Freedom. What does it mean to you? To me, freedom is being able to live life on my own terms. To think, move, create, love, achieve, and believe without shame, restriction, judgement or punishment. To allow myself to be seen (fully) and have the ability to show up just as I am. To live without inhibition, hesitation, or limits.

Freedom. Why are we constantly seeking it? Isn’t it our fundamental birth right? Freedom is our birth right, but it gets revoked by people that believe that it is their right to determine how we spend our days. People that seek to have power over us. It’s the power over us that feeds the systems and processes that perpetuate inequality. It’s the need to have control, ownership, and authority over people that creates a collective full of predators and prey.

How often do you feel free in your own life?

Think back to your formative years. Did you grow up in a house where freedom was celebrated or condemned? Were you allowed to express yourself and your emotions freely? Were you raised to question or follow social constructs, traditional belief systems, and gender roles? Was free thinking and having an opinion allowed or punished?

I personally grew up in a house where one person had ultimate authority-my mother. It wasn’t the type of authority that believed in progress and the ability to shape the collective for the better. It was the type of authority that fed off having power over people…ultimate control. The type that if she wasn’t happy, no one was. The type where you learn very quickly that in order to survive, you must at all times do what you need to do to make her life a little easier. Being raised in these types of households breeds oppression. It programs us for survival-don’t question, ignore your needs/wants, and obey.
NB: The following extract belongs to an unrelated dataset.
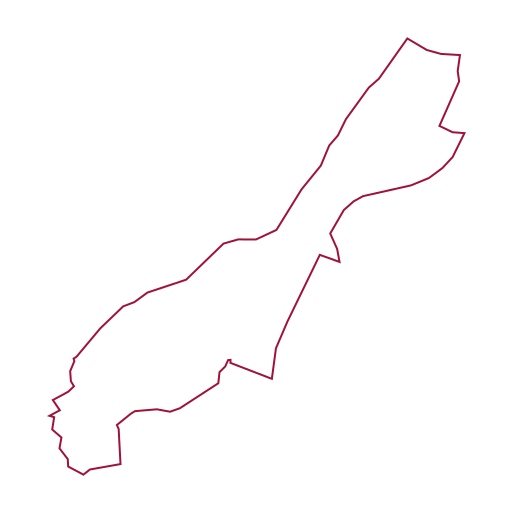 Stillorgan Lea-6, Dún Laoghaire–Rathdown, Ireland, rotated 267°
{"feature_id": "5873133B81162286200234", "entity_name": "Stillorgan Lea-6", "entity_type": "district", "adm_level": 2, "iso_a3": "IRL", "parent_name": "Ireland", "parent_adm1": "Dún Laoghaire–Rathdown", "projection": "albers", "projection_center": [-6.206, 53.285], "detail": "fine", "context": "isolated", "style": "outline", "palette": "rose", "viewbox_px": 512, "rotation_deg": 267, "n_neighbors": 0, "source": "geoboundaries", "source_scale": "gbopen_adm2", "svg_char_len": 1001}
<svg xmlns="http://www.w3.org/2000/svg" viewBox="0 0 512 512"><g transform="rotate(267 256 256)"><path d="M189.0,284.0L253.8,319.8L245.7,339.1L258.8,337.4L274.6,331.3L297.3,346.1L305.5,356.4L310.2,366.1L318.4,414.4L324.9,432.9L334.1,446.8L344.6,457.6L367.8,470.6L369.3,458.8L376.3,446.0L419.8,468.0L430.2,467.1L446.0,470.2L448.1,451.4L452.8,437.3L465.3,418.5L426.6,388.0L418.3,377.5L388.0,353.0L372.1,344.1L362.5,334.9L342.9,325.5L320.2,305.0L281.0,277.8L272.5,256.8L273.5,239.0L270.1,224.2L236.0,185.0L225.2,145.7L216.3,132.1L212.7,120.8L192.0,96.8L164.7,71.4L163.1,68.5L160.5,69.1L150.7,64.4L140.6,64.6L135.4,67.4L130.3,61.4L122.8,45.6L112.2,52.0L107.2,41.4L105.6,46.0L93.4,43.4L84.9,52.2L74.2,49.7L63.0,57.4L55.6,57.4L46.7,72.2L51.5,79.0L55.3,109.8L90.5,109.8L94.5,108.2L105.3,123.1L107.4,127.1L108.1,149.0L105.0,162.0L107.9,171.9L130.9,211.7L142.0,213.5L147.3,219.5L153.5,222.7L153.6,225.1L150.6,224.9L132.5,265.4L162.8,271.1L189.0,284.0Z" fill="none" stroke="#9f1239" stroke-width="2"/></g></svg>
The survivor’s mindset is dangerous and an enormous threat to the collective. It’s like being held captive in a house with all the doors unlocked. You’re so programmed to believe that you can’t get out that you don’t even try to open the doors.

If everyone is programmed to just survive, how can we end centuries of oppression? If we can’t get free in our own minds, how can we get free in our lives?

My personal quest for freedom began because I ended up in a relationship with someone just like my mother. After years of servitude and bleeding out my power, I began to secretly question everything. According to society, I had the perfect life (engaged to my high school sweetheart, two kids (a girl and a boy), a beautiful home, and financial security), but I had to ask permission to live it. I couldn’t freely move around and do the things that brought me joy. I couldn’t freely express my opinions and concerns. I couldn’t make myself a priority. As the years passed and I lost more and more of the authority over my own life, I realized that I wasn’t co-creating a life with my partner. I was living his life, on his terms.

Are you living a version of someone else’s life?

At some point in our lives, we have all subscribed to a belief system or narrative that tells us that life has to be a certain way. Whether consciously or subconsciously, we live a life that someone else has written for us. It isn’t until we realize that there might be more available-that there might be different way to do things-that we become curious and begin to question everything.

If this year has taught us anything, it is that there might be a better way to do things. As the old systems and ways of existing are being broken down and cleared out, can you begin to think of what freedom looks like to you?

With Love, Ashley Bachelor

“Can anyone be happy if they aren’t free?”